PersonificationNet: Making customized subject act like a person
Tianchu Guo, Pengyu Li, Biao Wang, Xiansheng Hua
TL;DR
This work tackles the challenge of rendering a customized subject in the exact pose and background of a reference image. It introduces PersonificationNet, a three-component framework comprising a Customized Branch for appearance capture, a finetuned Pose Condition Branch for pose transfer, and a Structure Alignment Module to reconcile body proportions with the reference pose during inference. The customized branch is trained on 3–5 user-provided images with a rare-token identity, the pose branch is finetuned on 55 subject-specific images, and the structure alignment step ensures the subject's proportions match while adopting the reference pose; together they outperform Dreambooth and Dreambooth+ControlNet on two target subjects.

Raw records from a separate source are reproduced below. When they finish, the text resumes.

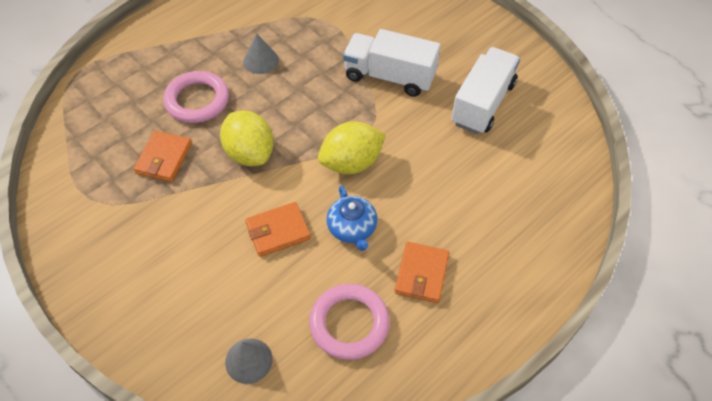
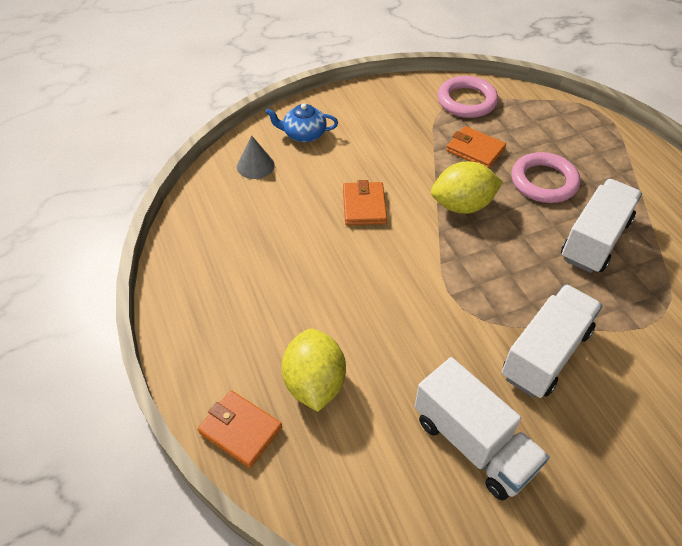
camera: 110 degrees right, 5 degrees down
(261, 61) = (595, 240): grey cone -> white truck
(349, 324) = (250, 229): pink ring -> pink ring (466, 101)
(351, 163) = (422, 279): yellow lemon -> yellow lemon (314, 383)
(352, 228) = (343, 257): blue teapot -> blue teapot (304, 134)
(421, 274) = (268, 294): orange wallet -> orange wallet (240, 430)

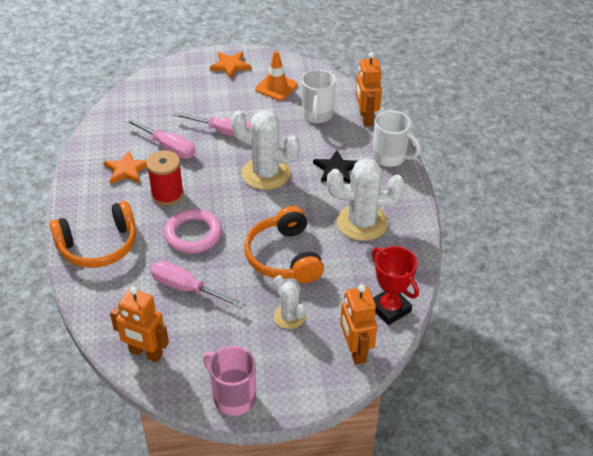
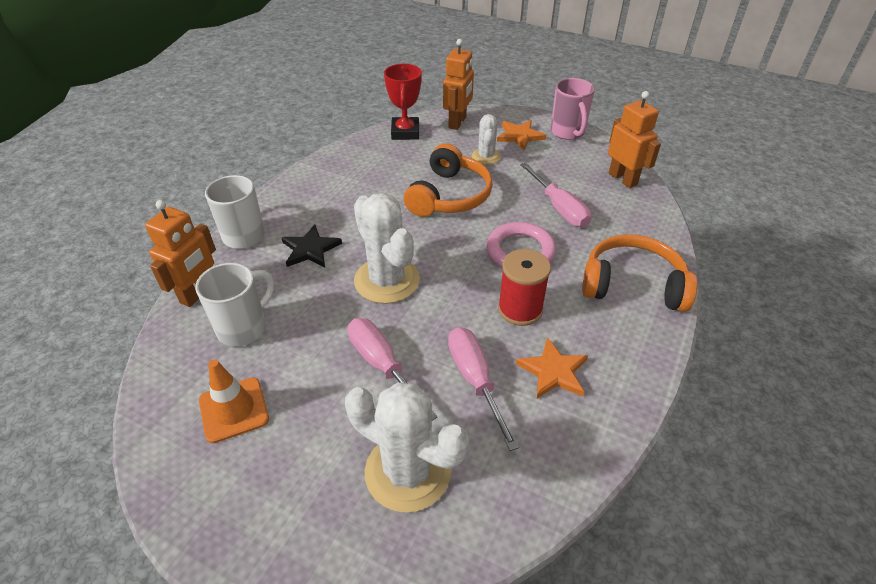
camera: 145 degrees left, 0 degrees up
(230, 66) = (245, 510): orange star -> orange star (520, 136)
(362, 223) = (351, 192): white cactus -> white cactus (408, 471)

The approach enables faithful pose and background transfer for customized subjects, enabling more controllable and personalized diffusion-based image synthesis in practical applications.
Abstract
Recently customized generation has significant potential, which uses as few as 3-5 user-provided images to train a model to synthesize new images of a specified subject. Though subsequent applications enhance the flexibility and diversity of customized generation, fine-grained control over the given subject acting like the person's pose is still lack of study. In this paper, we propose a PersonificationNet, which can control the specified subject such as a cartoon character or plush toy to act the same pose as a given referenced person's image. It contains a customized branch, a pose condition branch and a structure alignment module. Specifically, first, the customized branch mimics specified subject appearance. Second, the pose condition branch transfers the body structure information from the human to variant instances. Last, the structure alignment module bridges the structure gap between human and specified subject in the inference stage. Experimental results show our proposed PersonificationNet outperforms the state-of-the-art methods.